Recipe 29: Rustic Apple Pie



Hello everyone, I hope you’ve missed me; I can’t believe how long it has been since my last post. I have recently got back from a wonderful 8-night stay in the gorgeous Cornish countryside, particularly in Padstow and the surrounding area. After finishing exams and receiving my results (score for the year being approx. 72%), it was a great way to relax, experiment with my baking and enjoy finding new places to visit.


I had the best luck with the weather, it was hot and sunny for the whole duration of the trip, so it was a nice change to come home with a -bit- of colour instead of my usual ‘milk-bottle’ look! Not only that, but this morning, I even managed to run for a solid 20 minutes, so I’m feeling pretty proud!

Aside from my journey to Cornwall last week, I thought I would start right back at the beginning with a recipe I made for the family after being given the task of cooking the Sunday lunch. After flicking through Mary’s book, I decided to go for the apple pie; however, I didn’t stick to the recipe exactly, missing out the cloves and did deviate to another recipe of hers posted on the Channel 4 website.

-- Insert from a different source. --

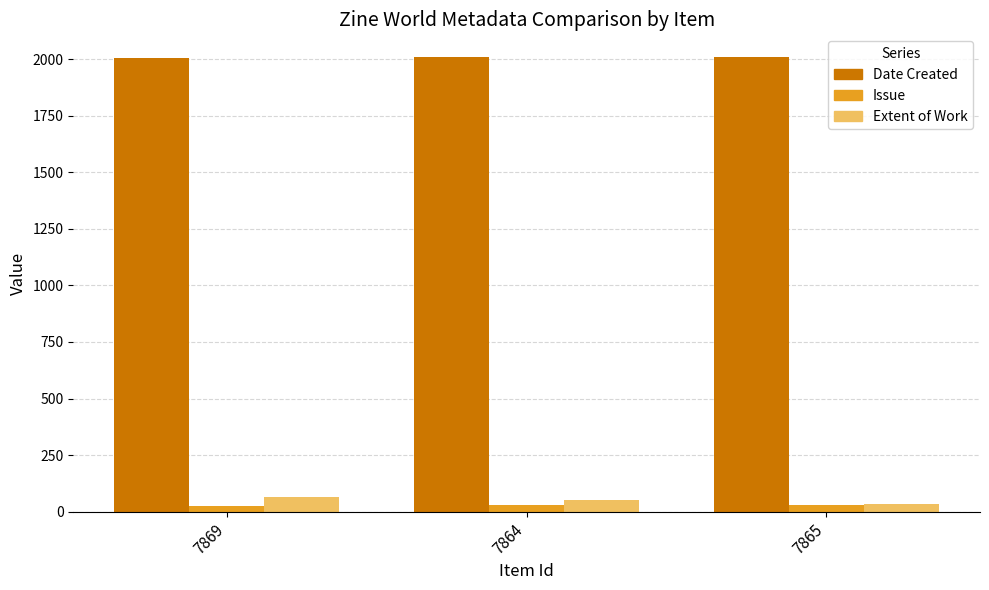

The Date Created series shows 2009 at 7864. True or false?

True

Photo 19-05-2013 14 47 06 (1)

The family loved it and was all eaten up, which is always great to see. Originally, the recipe calls for only a pastry top, rather like a pot-pie. But because I love pastry and think that the perfect apple pie needs the yummy crust, I made it with the bottom, sides and top, adorned with a few pastry leaves. I think it is one that goes well for family meals, and I’m sure you will too.


  • 350 g plain flour
  • 125 g unsalted butter, diced
  • 50 g white vegetable fat, diced
  • Approx. 6 tbsp cold water
  • 675 g cooking apples
  • 60 g caster sugar
  • 1.5 tsp cornflour
  • Juice of 1 lemon
  • Milk, to glaze
  • 1 tbsp granulated sugar, for sprinkling


  1. Place the flour, butter and vegetable fat in a large bowl.
  2. Rub into the flour with your fingertips until it resembles fine breadcrumbs. Add the water and mix with a knife until the mixture just begins to hold together. Using one hand, gather the mixture together into a rough ball against the side of the bowl. Wrap the ball in cling film and place in the refrigerator to chill for 30 minutes.
  3. Lightly flour the work surface. Unwrap the pastry and cut it in half. Rewrap one piece to prevent it from drying out. Gently shape the other half into a smooth ball. Flour your rolling pin and flatten the pastry. Working the rolling pin from the centre outwards, roll the pastry out into a circle, big enough to fit your flan dish at the bottom and sides.
  4. Brush the pie tin with a bit of melted butter and place the pastry fan in the tin with the point in the centre. Unfold the pastry and ease it into the tin without stretching or pulling it, the overhanging pastry will be trimmed later. Photo 19-05-2013 12 53 24 (1)
  5. Place a baking sheet in the oven and preheat to 220°C/fan 200°C/Gas 7.
  6. Quarter, core and peel the apples. Slice them, toss in the lemon juice, then in the sugar and cornflour (this prevents them from going brown).
  7. Turn the apples into the lined tin; distribute the slices, heaping them up towards the centre. Brush the rim of the pastry with a little milk.
  8. Unwrap and roll out the remaining piece of pastry to about the same diameter as the first. Fold into a fan shape as before. Put the point of the fan on the centre of the pie. Unfold the pastry over the filling and gently press the edge with your thumb tips. Hold the tin in one hand and cut off the excess, holding the knife at a slight angle.
  9. Edge the pie by making shallow cuts with the back of a knife. Flute the edge with your fingertips, then brush the top with milk. Cut a 1cm steam hole in the centre.Photo 19-05-2013 13 25 59 (1)
  10. Bake for 15 minutes, then turn the oven down to 180°C/fan oven 170°C/Gas 4 and bake for 30-35 minutes. The pastry should be golden and the filling soft when pierced. Enjoy with cream or ice cream – pure yumminess!